Question

Please help!
What is the excluded value for these radical functions???

Answer 1

Okay, by "excluded value" they apparently are referring to an extraneous solution introduced during solving by squaring both sides of the equation.

As an example (not one of your problems, but very similar)
\[\sqrt{10-2x} =x-1\]If we solve by squaring both sides and forming a quadratic equation and solving that, we get two solutions. We try both of them in the original equation, but only one will work. The other is an extraneous solution or excluded value.

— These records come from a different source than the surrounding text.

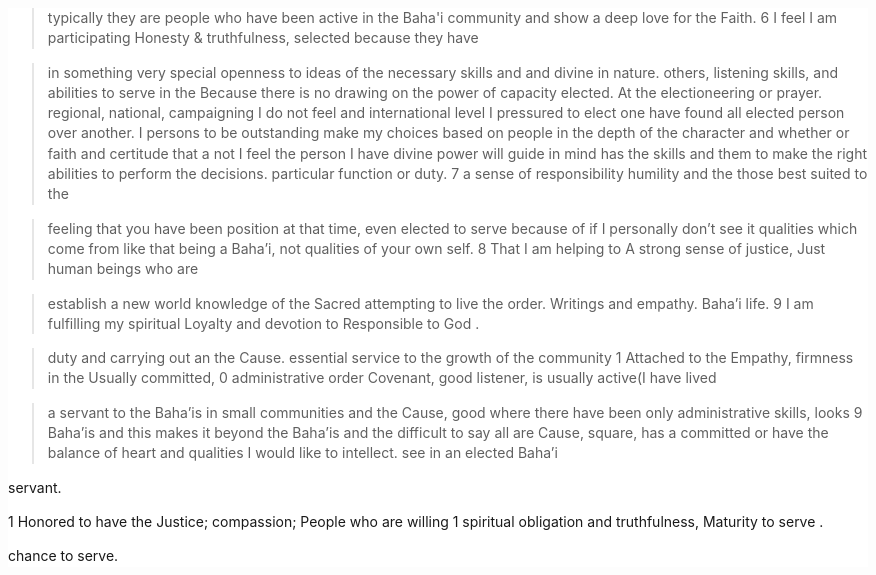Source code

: > typically they are people
> who have been active in
> the Baha'i community and
> show a deep love for the
> Faith.
6     I feel I am participating       Honesty & truthfulness,       selected because they have

> in something very special      openness to ideas of            the necessary skills and
> and divine in nature.          others, listening skills, and   abilities to serve in the
> Because there is no            drawing on the power of         capacity elected. At the
> electioneering or              prayer.                         regional, national,
> campaigning I do not feel                                      and international level I
> pressured to elect one                                         have found all elected
> person over another. I                                         persons to be outstanding
> make my choices based on                                       people in the depth of the
> character and whether or                                       faith and certitude that a
> not I feel the person I have                                   divine power will guide
> in mind has the skills and                                     them to make the right
> abilities to perform the                                       decisions.
> particular function or
> duty.
7   a sense of responsibility                 humility and the        those best suited to the

> feeling that you have been      position at that time, even
> elected to serve because of     if I personally don’t see it
> qualities which come from       like that
> being a Baha’i, not
> qualities of your own self.
8   That I am helping to           A strong sense of justice,      Just human beings who are

> establish a new world          knowledge of the Sacred         attempting to live the
> order.                         Writings and empathy.           Baha’i life.
9   I am fulfilling my spiritual   Loyalty and devotion to         Responsible to God .

> duty and carrying out an       the Cause.
> essential service to the
> growth of the
> community
1   Attached to the                Empathy, firmness in the        Usually committed,
0   administrative order           Covenant, good listener, is     usually active(I have lived

> a servant to the Baha’is        in small communities
> and the Cause, good             where there have been only
> administrative skills, looks    9 Baha’is and this makes it
> beyond the Baha’is and the      difficult to say all are
> Cause, square, has a            committed or have the
> balance of heart and            qualities I would like to
intellect.                      see in an elected Baha’i

servant.

1   Honored to have the             Justice; compassion;              People who are willing
1   spiritual obligation and        truthfulness, Maturity          to serve .

chance to serve.
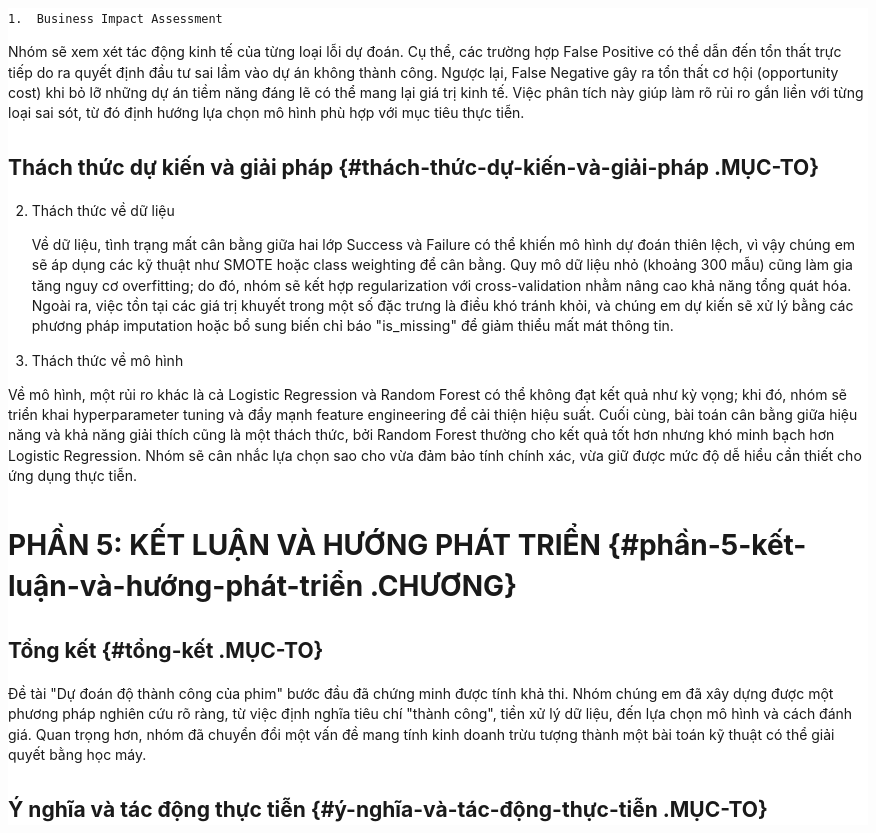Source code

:     1.  Business Impact Assessment

Nhóm sẽ xem xét tác động kinh tế của từng loại lỗi dự đoán. Cụ thể, các
trường hợp False Positive có thể dẫn đến tổn thất trực tiếp do ra quyết
định đầu tư sai lầm vào dự án không thành công. Ngược lại, False
Negative gây ra tổn thất cơ hội (opportunity cost) khi bỏ lỡ những dự án
tiềm năng đáng lẽ có thể mang lại giá trị kinh tế. Việc phân tích này
giúp làm rõ rủi ro gắn liền với từng loại sai sót, từ đó định hướng lựa
chọn mô hình phù hợp với mục tiêu thực tiễn.

## Thách thức dự kiến và giải pháp {#thách-thức-dự-kiến-và-giải-pháp .MỤC-TO}

2.  Thách thức về dữ liệu

    Về dữ liệu, tình trạng mất cân bằng giữa hai lớp Success và Failure
    có thể khiến mô hình dự đoán thiên lệch, vì vậy chúng em sẽ áp dụng
    các kỹ thuật như SMOTE hoặc class weighting để cân bằng. Quy mô dữ
    liệu nhỏ (khoảng 300 mẫu) cũng làm gia tăng nguy cơ overfitting; do
    đó, nhóm sẽ kết hợp regularization với cross-validation nhằm nâng
    cao khả năng tổng quát hóa. Ngoài ra, việc tồn tại các giá trị
    khuyết trong một số đặc trưng là điều khó tránh khỏi, và chúng em dự
    kiến sẽ xử lý bằng các phương pháp imputation hoặc bổ sung biến chỉ
    báo "is_missing" để giảm thiểu mất mát thông tin.

3.  Thách thức về mô hình

Về mô hình, một rủi ro khác là cả Logistic Regression và Random Forest
có thể không đạt kết quả như kỳ vọng; khi đó, nhóm sẽ triển khai
hyperparameter tuning và đẩy mạnh feature engineering để cải thiện hiệu
suất. Cuối cùng, bài toán cân bằng giữa hiệu năng và khả năng giải thích
cũng là một thách thức, bởi Random Forest thường cho kết quả tốt hơn
nhưng khó minh bạch hơn Logistic Regression. Nhóm sẽ cân nhắc lựa chọn
sao cho vừa đảm bảo tính chính xác, vừa giữ được mức độ dễ hiểu cần
thiết cho ứng dụng thực tiễn.

# PHẦN 5: KẾT LUẬN VÀ HƯỚNG PHÁT TRIỂN {#phần-5-kết-luận-và-hướng-phát-triển .CHƯƠNG}

## Tổng kết  {#tổng-kết .MỤC-TO}

Đề tài "Dự đoán độ thành công của phim" bước đầu đã chứng minh được tính
khả thi. Nhóm chúng em đã xây dựng được một phương pháp nghiên cứu rõ
ràng, từ việc định nghĩa tiêu chí "thành công", tiền xử lý dữ liệu, đến
lựa chọn mô hình và cách đánh giá. Quan trọng hơn, nhóm đã chuyển đổi
một vấn đề mang tính kinh doanh trừu tượng thành một bài toán kỹ thuật
có thể giải quyết bằng học máy.

## Ý nghĩa và tác động thực tiễn {#ý-nghĩa-và-tác-động-thực-tiễn .MỤC-TO}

\[\sqrt{10-2x} = x-1\]Square both sides\[10-2x=(x-1)^2 = x^2-2x+1\]Move all terms to one side and solve\[x^2-2x+2x+1-10 = 0\]\[x^2-9=0\]\[x=\pm3\]Now we try the solutions in the original equation:
\[x=3\]\[\sqrt{10-2(3)} = 3-1\]\[\sqrt{10-6} = 2\]\[\sqrt{4} = 2\checkmark\]That solution is valid.

\[x=-3\]
\[\sqrt{10-2(-3)} = -3-1\]\[\sqrt{10+6} = -4\]\[4 = -4\]That solution is not valid. It would be valid as a solution of \[-\sqrt{10-2x} = x-1\] (but then \(x = 3\) would not be valid).

Answer 2

In general, if you solve an equation by squaring, cubing, etc. in this fashion, you better test all of your solutions.